This Thursday at 1:00 pm Eastern (18:00 British/10:00 Pacific) we will be having our first symposium and workshop, to illustrate a few of the practical uses of music industry data in a variety of disciplines.
Guest speaker Andrew Ullah will present “Deconstructing the Billboard Hot 100,” a study of song attributes in the top 40s and how they correlate with commercial success, and Mathew Flynn will present a pedagogy of music industry data in MA Music Industry curricula. Please read their abstracts below.
Katie Straker (PhD candidate in Musicology, The Graduate Center, CUNY) will give a short presentation on industry data as a tool for developing theses (rather than merely empirically supporting them) in musicology, then lead an hour-long practical workshop to help scholars understand both the technical nuts and bolts of how to navigate MusicID’s interface and how to use the platform to find data in support of various applications.
Registration is free, and attendees will receive complimentary access to MusicID until July 1. Register on Eventbrite. We encourage attendees to log in to the platform and follow along during the workshop, so that you will best be able to ask questions as we go and obtain guidance in how to use MusicID in your unique research.
Andrew Ullah (USC, Marshall School of Business) – “Deconstructing the Billboard Hot 100”

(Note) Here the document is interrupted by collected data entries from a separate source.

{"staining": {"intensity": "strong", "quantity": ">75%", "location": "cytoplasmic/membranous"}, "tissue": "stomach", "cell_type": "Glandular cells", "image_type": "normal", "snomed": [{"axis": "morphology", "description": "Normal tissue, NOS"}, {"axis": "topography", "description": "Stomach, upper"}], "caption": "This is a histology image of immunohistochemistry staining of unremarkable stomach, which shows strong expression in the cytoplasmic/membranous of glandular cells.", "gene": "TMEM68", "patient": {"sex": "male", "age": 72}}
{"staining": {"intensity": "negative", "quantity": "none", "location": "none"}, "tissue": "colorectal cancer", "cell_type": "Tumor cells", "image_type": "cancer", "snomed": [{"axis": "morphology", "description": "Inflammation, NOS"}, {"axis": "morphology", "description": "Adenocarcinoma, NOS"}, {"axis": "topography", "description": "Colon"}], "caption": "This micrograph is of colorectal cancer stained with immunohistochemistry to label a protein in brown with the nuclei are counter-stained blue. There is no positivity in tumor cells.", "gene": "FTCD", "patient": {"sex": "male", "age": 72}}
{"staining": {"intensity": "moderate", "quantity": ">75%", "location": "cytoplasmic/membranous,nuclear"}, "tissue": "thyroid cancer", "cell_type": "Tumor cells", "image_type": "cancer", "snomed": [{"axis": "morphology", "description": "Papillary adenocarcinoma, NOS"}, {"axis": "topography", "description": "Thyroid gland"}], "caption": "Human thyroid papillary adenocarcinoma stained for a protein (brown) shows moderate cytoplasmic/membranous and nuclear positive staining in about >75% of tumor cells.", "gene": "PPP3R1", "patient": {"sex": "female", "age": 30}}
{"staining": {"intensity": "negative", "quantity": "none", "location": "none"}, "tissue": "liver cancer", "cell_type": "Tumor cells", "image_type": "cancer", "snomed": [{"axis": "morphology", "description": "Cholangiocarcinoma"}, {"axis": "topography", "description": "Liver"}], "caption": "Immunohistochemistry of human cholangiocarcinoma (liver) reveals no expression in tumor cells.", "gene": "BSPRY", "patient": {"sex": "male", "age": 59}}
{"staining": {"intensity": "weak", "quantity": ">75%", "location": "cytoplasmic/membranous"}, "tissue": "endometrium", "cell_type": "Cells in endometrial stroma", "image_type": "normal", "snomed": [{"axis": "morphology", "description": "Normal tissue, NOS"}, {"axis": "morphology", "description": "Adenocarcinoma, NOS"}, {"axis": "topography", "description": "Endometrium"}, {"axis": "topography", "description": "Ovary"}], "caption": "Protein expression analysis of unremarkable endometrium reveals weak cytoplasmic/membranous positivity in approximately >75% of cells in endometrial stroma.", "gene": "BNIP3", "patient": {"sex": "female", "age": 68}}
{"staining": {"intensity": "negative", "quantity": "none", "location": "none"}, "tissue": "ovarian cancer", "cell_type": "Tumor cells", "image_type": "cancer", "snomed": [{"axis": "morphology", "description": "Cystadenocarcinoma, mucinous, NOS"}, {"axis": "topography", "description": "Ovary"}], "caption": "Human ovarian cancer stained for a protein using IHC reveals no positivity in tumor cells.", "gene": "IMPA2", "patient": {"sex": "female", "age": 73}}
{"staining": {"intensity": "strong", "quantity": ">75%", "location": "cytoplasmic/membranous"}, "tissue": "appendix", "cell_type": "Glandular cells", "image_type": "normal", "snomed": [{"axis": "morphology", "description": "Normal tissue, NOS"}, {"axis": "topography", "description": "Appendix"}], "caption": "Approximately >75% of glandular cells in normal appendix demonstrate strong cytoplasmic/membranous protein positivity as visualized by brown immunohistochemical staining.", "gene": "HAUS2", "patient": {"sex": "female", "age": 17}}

In collaboration with other MBA students at USC, I analyzed Billboard Hot 100 data to build predictive models informing the likelihood of a song’s popularity using chart positions as our benchmark of success. Acoustic song data was gathered from Spotify’s open API to model song attributes such as tempo, key, duration and danceability, which were then joined with revenue data from MusicID Revenue to forecast the song’s expected earnings. Statistical models such as regression and decision trees were explored to retrieve the insights. Where it is widely known that attention spans are decreasing year over year with the ample amounts of competition of media content substitutes for music, shorter songs also maximize on the royalty payout model in streaming where 30 seconds equates to a unit of sale. Meaning, there is no marginal benefit for music creators when listeners listen to their songs beyond 30 seconds. This creates the opportunity for the composition of songs to be incredibly sensitive to the consumption platform as seen in Saweetie’s hit song, “Tap In,” with just over two minutes in duration and a large level of dance engagement on TikTok. This song moreover features a prominent sample within the first 30 seconds, to ensure listeners engage long enough to yield a unit of sale. Further song attributes need to be explored such as melody, chord progression to offer additional insights, but from our study duration, consumption platform, and royalty payout models are all core criteria that need to be considered when developing and collecting on recorded music within the digital ecosystem of today.
Mathew Flynn (University of Liverpool, lecturer in Music Industry) – “Challenges of Teaching and Using Data in Music Industries Curricula”
My research and teaching at The University of Liverpool focuses on music makers’ and music industry practitioners’ decision-making across numerous creative and commercial contexts. Increasingly big data is a key input into to strategic decision-making within and across music companies, and for music makers developing careers. Equally how data is stored, coded, accessed, managed, shared and used brings with it its own decision challenges. Students pursuing careers in the music industries need to prepare to work with data and understand its value in terms of making more informed choices. However, due to the proprietary nature of most industry datasets, this is a challenging subject to teach. Over the last year I have been developing an active role for data in the MA Music Industries curriculum I currently deliver, and this presentation will demonstrate the early stages of how I have attempted to do this, the challenges encountered, and progress to date.